The following updates appeared on Judith H. Dobrzynski’s blog, Real Clear Arts
I know we all want to believe that the Obama Administration will do wonders for the arts and humanities. But so far, the news is not so good.
Yes, the $50 million for the National Endowment for the Arts in the stimulus bill was great news. But while we wait for appointments to head the NEA and the National Endowment for the Humanities, the appointment of Kareem Dale (below) as mini-czar — which is now likely to be temporary — and two lesser appointments suggest politics-as-usual.
Yes, you heard right- late last week, the White House seems to have appointed an arts czar — but no one seems to have noticed. His name is Kareem Dale, according to a short item in Saturday’s New York Times. As of 1 p.m. on Monday, there’s no press release on WhiteHouse.gov and no reports of the appointment at the Associated Press or Reuters.
I don’t know Mr. Dale, a lawyer from Chicago who is partially blind, but he doesn’t seem to have much of a profile. Searches on Google and Kosmix and in Factiva (which has articles from most major newspapers and many minor ones) turned up very little.

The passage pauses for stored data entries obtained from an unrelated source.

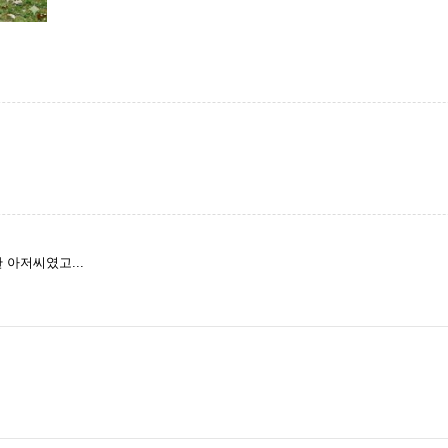
 아저씨였고...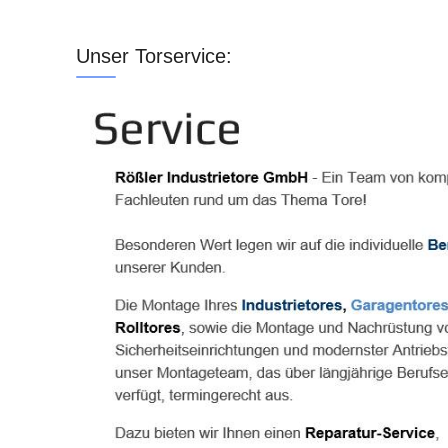
Unser Torservice: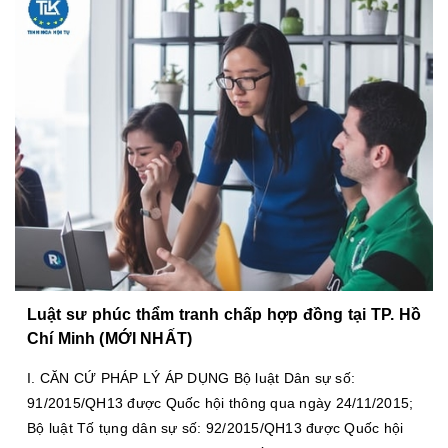
Luật sư phúc thẩm tranh chấp hợp đồng tại TP. Hồ
Chí Minh (MỚI NHẤT)
I. CĂN CỨ PHÁP LÝ ÁP DỤNG Bộ luật Dân sự số:
91/2015/QH13 được Quốc hội thông qua ngày 24/11/2015;
Bộ luật Tố tụng dân sự số: 92/2015/QH13 được Quốc hội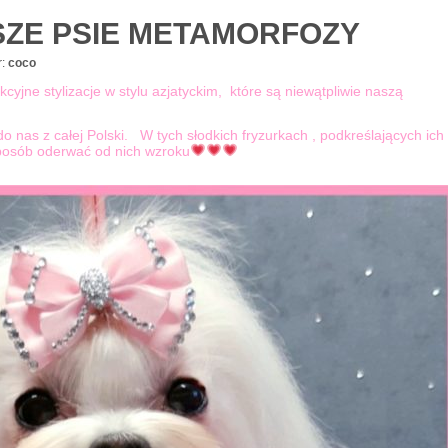
SZE PSIE METAMORFOZY
:
coco
yjne stylizacje w stylu azjatyckim, które są niewątpliwie naszą
o nas z całej Polski. W tych słodkich fryzurkach , podkreślających ich
posób oderwać od nich wzroku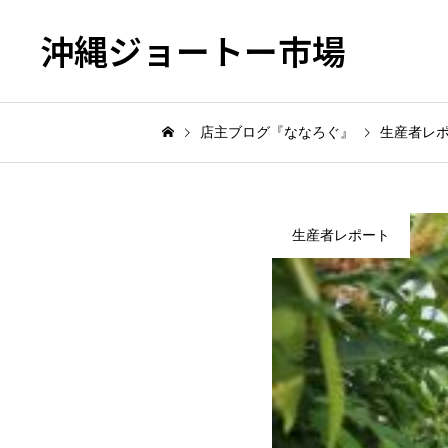
沖縄ジョートー市場
店主ブログ『ななろぐ』
生産者レ
生産者レポート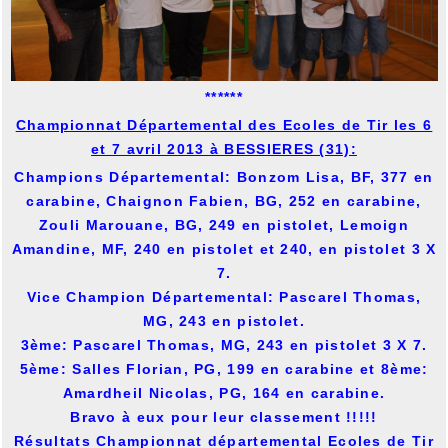
******
Championnat Départemental des Ecoles de Tir les 6
et 7 avril 2013 à BESSIERES (31):
Champions Départemental: Bonzom Lisa, BF, 377 en
carabine, Chaignon Fabien, BG, 252 en carabine,
Zouli Marouane, BG, 249 en pistolet, Lemoign
Amandine, MF, 240 en pistolet et 240, en pistolet 3 X
7.
Vice Champion Départemental: Pascarel Thomas,
MG, 243 en pistolet.
3ème: Pascarel Thomas, MG, 243 en pistolet 3 X 7.
5ème: Salles Florian, PG, 199 en carabine et 8ème:
Amardheil Nicolas, PG, 164 en carabine.
Bravo à eux pour leur classement !!!!!
Résultats Championnat départemental Ecoles de Tir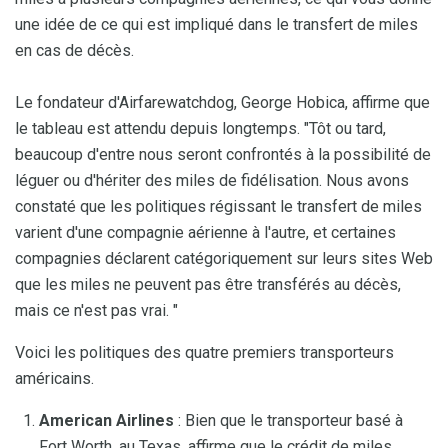
une idée de ce qui est impliqué dans le transfert de miles
en cas de décès.
Le fondateur d'Airfarewatchdog, George Hobica, affirme que
le tableau est attendu depuis longtemps. "Tôt ou tard,
beaucoup d'entre nous seront confrontés à la possibilité de
léguer ou d'hériter des miles de fidélisation. Nous avons
constaté que les politiques régissant le transfert de miles
varient d'une compagnie aérienne à l'autre, et certaines
compagnies déclarent catégoriquement sur leurs sites Web
que les miles ne peuvent pas être transférés au décès,
mais ce n'est pas vrai. "
Voici les politiques des quatre premiers transporteurs
américains.
American Airlines
: Bien que le transporteur basé à
Fort Worth, au Texas, affirme que le crédit de miles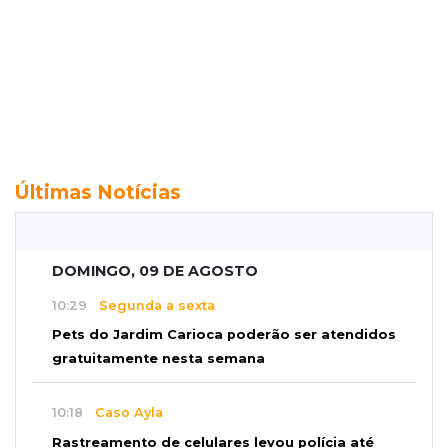
Últimas Notícias
DOMINGO, 09 DE AGOSTO
10:29
Segunda a sexta
Pets do Jardim Carioca poderão ser atendidos
gratuitamente nesta semana
10:18
Caso Ayla
Rastreamento de celulares levou polícia até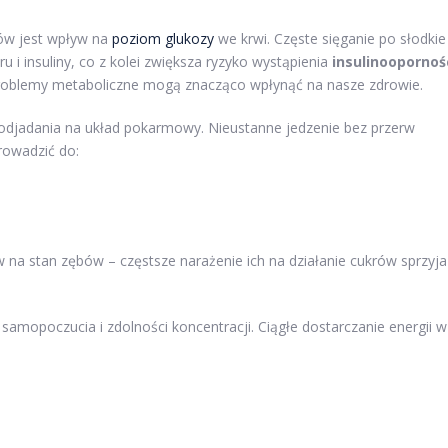
ów jest wpływ na
poziom glukozy
we krwi. Częste sięganie po słodkie
 i insuliny, co z kolei zwiększa ryzyko wystąpienia
insulinoopornoś
 problemy metaboliczne mogą znacząco wpłynąć na nasze zdrowie.
jadania na układ pokarmowy. Nieustanne jedzenie bez przerw
rowadzić do:
na stan zębów – częstsze narażenie ich na działanie cukrów sprzyja
mopoczucia i zdolności koncentracji. Ciągłe dostarczanie energii w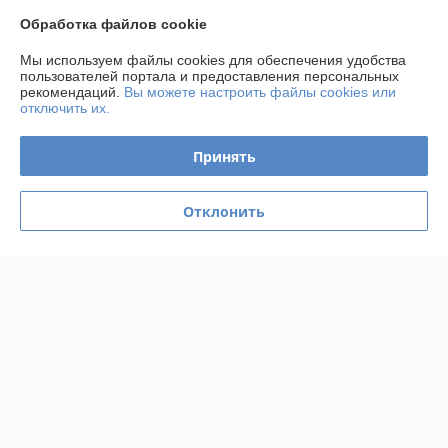
Контакты
Обработка файлов cookie
Мы используем файлы cookies для обеспечения удобства
Доставка и оплата
пользователей портала и предоставления персональных
рекомендаций.
Вы можете настроить файлы cookies или
отключить их.
График работы
Принять
Полная версия сайта
Политика обработки cookies
Отклонить
Сайт создан на платформе Deal.by
Информация для покупателя
Юридическое лицо:
Частное производственно-торговое унитарное
предприятие «Альтернативные Системы Комфорта»
223141, г. Логойск, ул. Тимчука, 11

According to published reports, Dale hails from Chicago, graduated with a bachelor’s degree in advertising from the University of Illinois, Urbana-Champaign, and stayed there to earn a law degree and an MBA, which he received in 1999. He founded and is CEO of The Dale Law Group, which has no website. Campaign finance records show that Dale contributed $2,300 to Obama’s campaign in 2008 (and about the same during the primary season); then he volunteered for it. At some point, he became the campaign’s Disability Vote Director. The only mention of arts I could find was during his campaign volunteer days, when Dale was a member of the campaign Arts Policy Committee, plus service on the board of Chicago’s Black Ensemble Theater.
I can’t help but think this is not what many people in the cultural world had in mind when they asked President Obama to appoint a powerful person in the White House to raise the profile of the arts in the U.S.
Another oddity: in mid-February, the White House announced that it had named Dale to the post of Special Assistant to the President for Disability Policy. He still seems to hold that post.
Last night, The Daily Beast published my report on this and his appointment is not likely to last very long. It’s sad that his name was discovered by, or leaked to, The New York Times in the first place.
The most disappointing element of the story, however, is the appointment of Hollywood fundraiser Jeremy Bernard as the NEH’s White House and Congressional liaison; it’s an important job. Bernard claims a bachelor’s degree from Hunter College on his website, but Hunter says he did not graduate. When queried, the NEH said the degree is not in his documentation for the appointment. But the whole thing, not just the resume inflation, makes him a bit of an odd fit for the scholarly NEH.
I am pretty sure, by the way, that the White House has recognized this whole situation as a personnel snafu that has to be fixed. And it will — the question now is how and when.